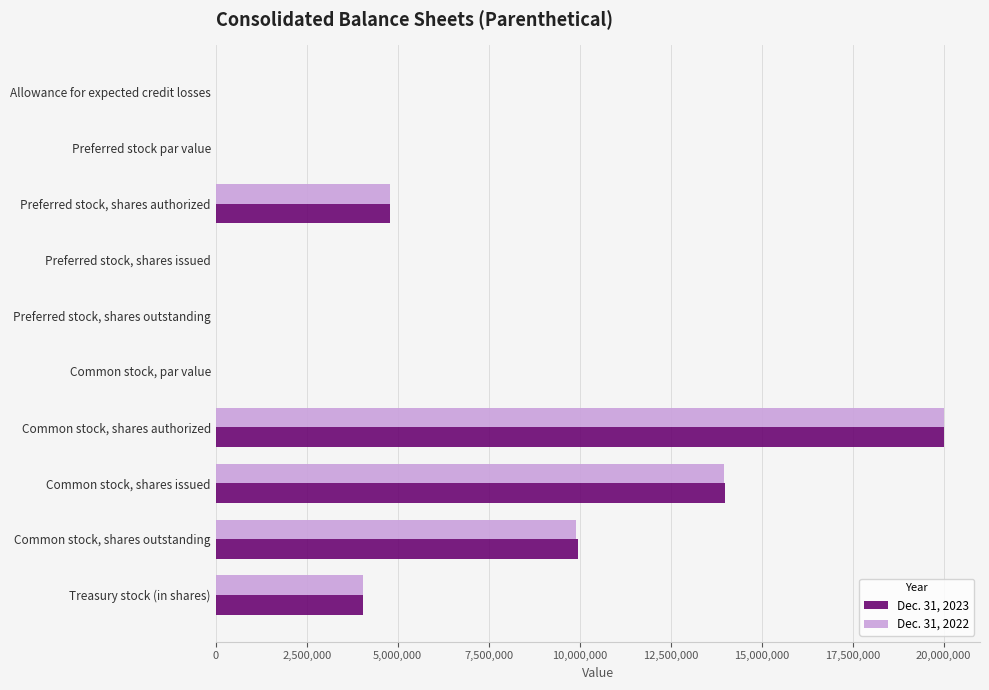

Between Preferred stock, shares outstanding and Common stock, shares issued, which series saw the biggest shift?

Dec. 31, 2023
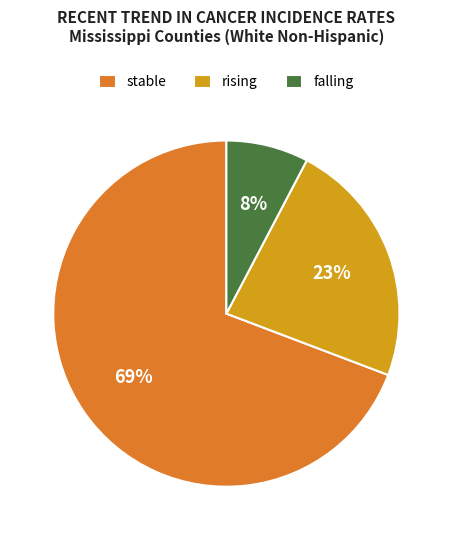

To the nearest percent, what portion does rising represent?

23%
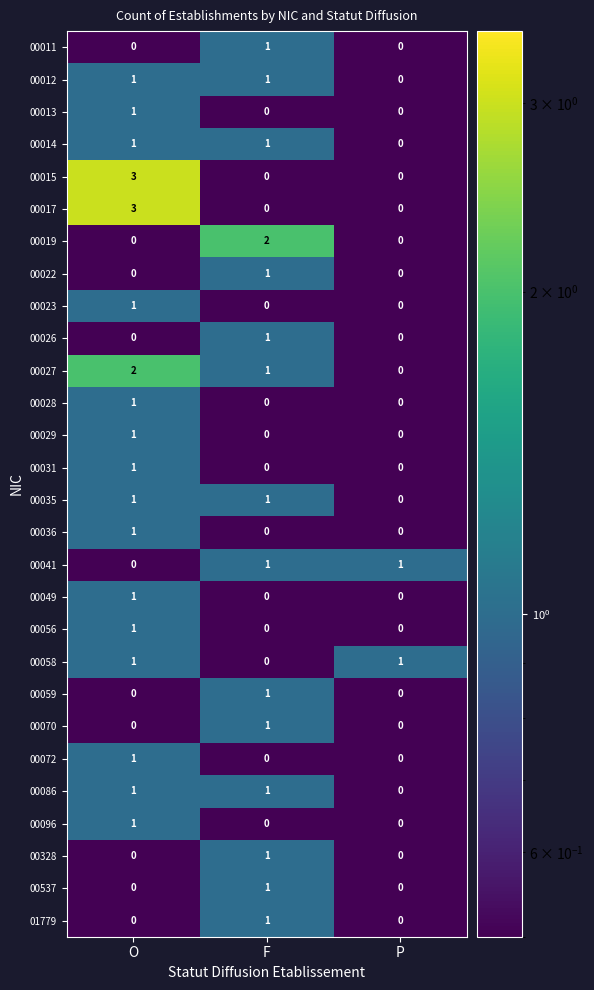

Which label corresponds to the largest value in the chart?

O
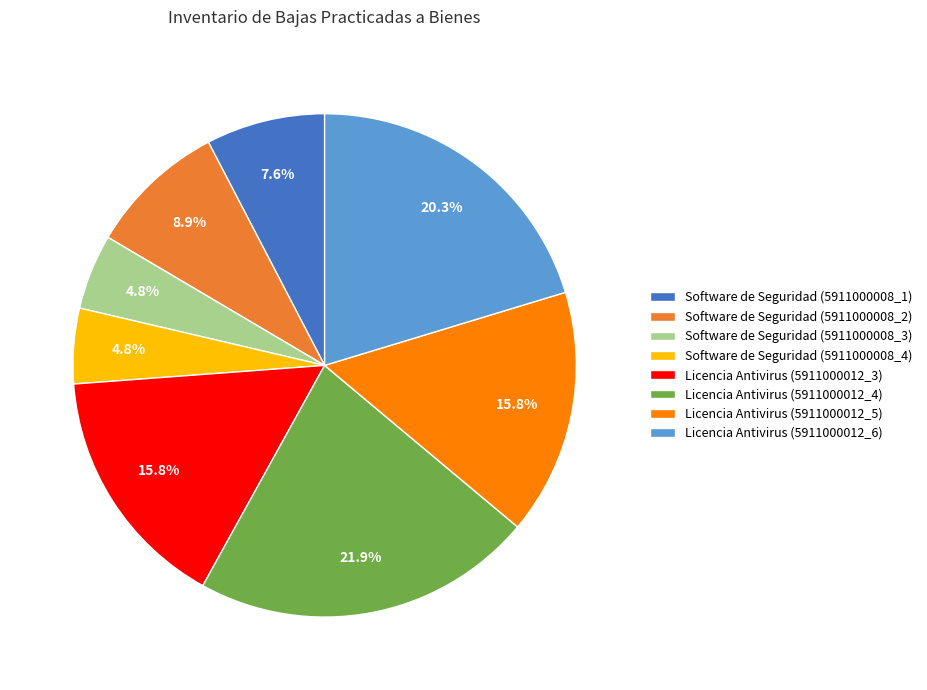

Does any single category account for the majority?

No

**Assignment:** Please rewrite the listing above, replacing "category" with "group" and leaving everything else unchanged. Omit the pictures from your version.

**Response:**
Between Preferred stock, shares outstanding and Common stock, shares issued, which series saw the biggest shift?

Dec. 31, 2023

To the nearest percent, what portion does rising represent?

23%

Which label corresponds to the largest value in the chart?

O

Does any single group account for the majority?

No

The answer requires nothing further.